Ich habe mich schon für pfiffig gehalten, weil ich gesehen habe, dass ein techsolo Kamera eigentlich von Sunplus ist, aber wie kommt man denn darauf, dass man diesen Treiber verwendet...?

Es klappt, und für alle, die wie ich das Teil mit Skype in Verbindung verwenden wollen, hier noch der Hinweis, dass man Skyp folgendermaßen starten muss, damit die Kamera erkannt wird:

LD_PRELOAD=/usr/lib32/libv4l/v4l1compat.so /opt/bin/skype "$@"

oder aber im Menü folgendes hinterlegen in der Verknüpfung zu Skype:

env LD_PRELOAD=/usr/lib32/libv4l/v4l1compat.so skype

Schönen Abend noch allen

Obelix

----------

## SinoTech

 *Obelix wrote:*   

> ...du bist ein Hund.

Daten
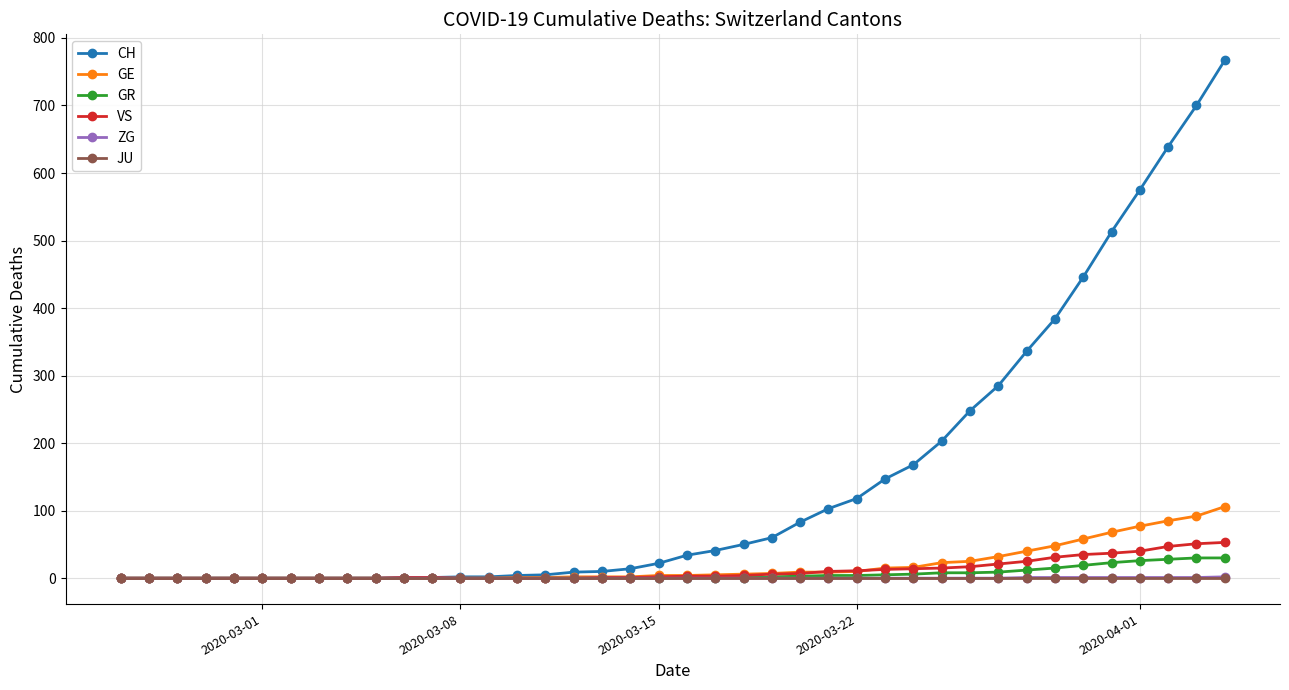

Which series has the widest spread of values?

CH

==

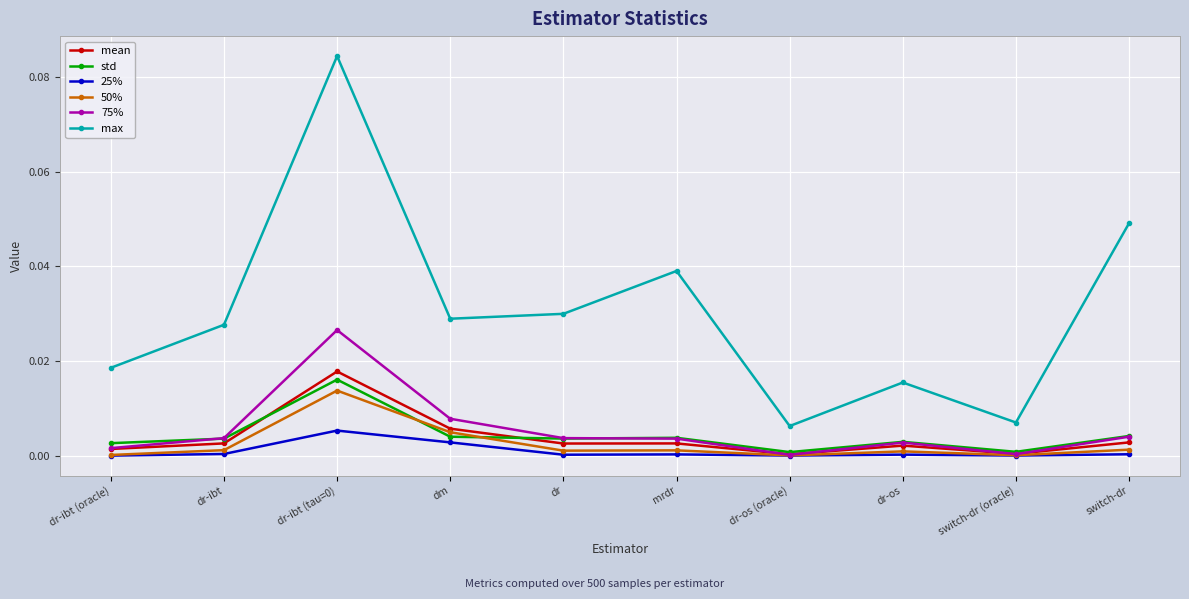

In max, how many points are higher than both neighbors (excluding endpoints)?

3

==

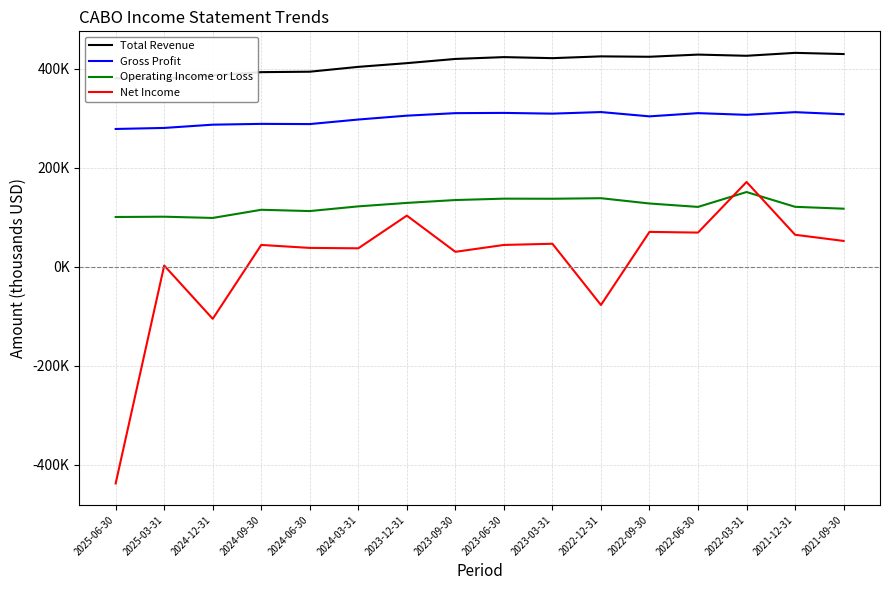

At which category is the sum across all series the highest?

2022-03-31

Aufgabenstellung
**a)** Wozu soll Skype laut dem Forenbeitrag zur Webcam mit LD_PRELOAD gestartet werden? Antworte in ein bis drei Sätzen.
**b)** Schreibe aus dem Forenbeitrag zur Webcam den Abschnitt von „Ich habe mich“ bis „diesen Treiber verwendet...?“ wörtlich ab.
**c)** Übersetze diesen Satz aus dem Forenbeitrag zur Webcam ins Englische: „Ich habe mich schon für pfiffig gehalten, weil ich gesehen habe, dass ein techsolo Kamera eigentlich von Sunplus ist, aber wie kommt man denn darauf, dass man diesen Treiber verwendet...?“
Die Einträge braucht man für die Bearbeitung nicht.

Lösungen
**a)** Skype soll so gestartet werden, damit die Kamera erkannt wird. Dafür wird beim Aufruf die Bibliothek /usr/lib32/libv4l/v4l1compat.so über LD_PRELOAD vorgeladen, entweder direkt beim Start oder über die Menü-Verknüpfung zu Skype.

**b)**
Ich habe mich schon für pfiffig gehalten, weil ich gesehen habe, dass ein techsolo Kamera eigentlich von Sunplus ist, aber wie kommt man denn darauf, dass man diesen Treiber verwendet...?

**c)** I had already thought I was clever because I saw that a techsolo camera is actually from Sunplus, but how does anyone figure out that you should use this driver...?